The House of Representatives on Monday approved on final reading the bill granting a franchise to San Miguel Corporation to build and operate an international airport in Bulacan.
A total of 218 lawmakers voted in favor of House Bill 7507, six voted against it, while two abstained.
The franchise seeks to exempt SMC from paying all direct and indirect taxes as well as fees related to the construction, development, and operation of the New Manila International Airport and its commercial complex “Airport City” in Bulakan, Bulacan.
The tax break will last for 10 years or the period when SMC is expected to complete the airport’s construction.
The franchise bill also includes a profit-sharing agreement, requiring SMC’s subsidiary in charge of operating the airport to share half of its profits with the government above a 12-percent profit margin and all profits above 14 percent.
Gabriela Rep. Arlene Brosas, who voted against the House bill, said the 2,500-hectare airport will result in the displacement of hundreds of families and the loss of livelihood of the fishermen in the area.
She added that the reclamation will destroy marine life and affect the Taliptip River stream, thus “threatening the country’s food security.”
“Aanhin ng ordinaryong mamamayan ang bagong airport sa panahon ng pandemya kung sila mismo ay tatanggalan ng kabuhayan, komunidad at tahanan?” Brosas said.
[Translation: What will ordinary citizens do with a new airport at a time of a pandemic, when they themselves will be forced out of their livelihood, communities, and homes?]

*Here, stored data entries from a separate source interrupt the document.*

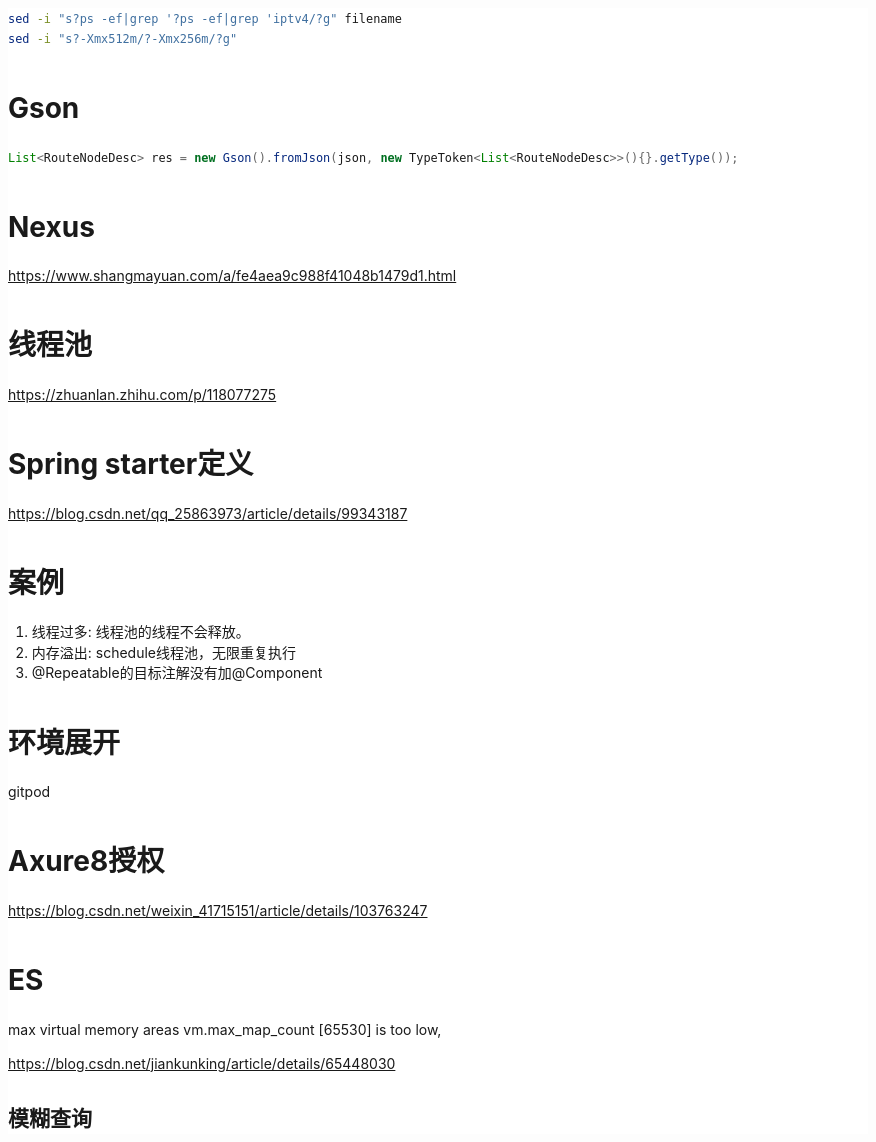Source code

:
 ```sh
sed -i "s?ps -ef|grep '?ps -ef|grep 'iptv4/?g" filename
sed -i "s?-Xmx512m/?-Xmx256m/?g"
```



# Gson

```java
List<RouteNodeDesc> res = new Gson().fromJson(json, new TypeToken<List<RouteNodeDesc>>(){}.getType());
```

# Nexus

https://www.shangmayuan.com/a/fe4aea9c988f41048b1479d1.html

# 线程池

https://zhuanlan.zhihu.com/p/118077275



# Spring starter定义

https://blog.csdn.net/qq_25863973/article/details/99343187

# 案例

1. 线程过多: 线程池的线程不会释放。
2. 内存溢出: schedule线程池，无限重复执行
3. @Repeatable的目标注解没有加@Component

# 环境展开

gitpod

# Axure8授权

https://blog.csdn.net/weixin_41715151/article/details/103763247

# ES

max virtual memory areas vm.max_map_count [65530] is too low, 

https://blog.csdn.net/jiankunking/article/details/65448030

## 模糊查询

SMC, however, said it is committed to making sure fisherfolk who will be affected by the project will have “good homes, better living conditions, and more capacity to improve their livelihood.”
The New Manila International Airport is seen to decongest the Ninoy Aquino International Airport with its projected capacity of 200 million passengers annually. SMC President and COO Ramon Ang said the construction of the aerotropolis will start in October after being delayed by the Justice Department’s review of the contract and the quarantine restrictions due to the COVID-19 pandemic.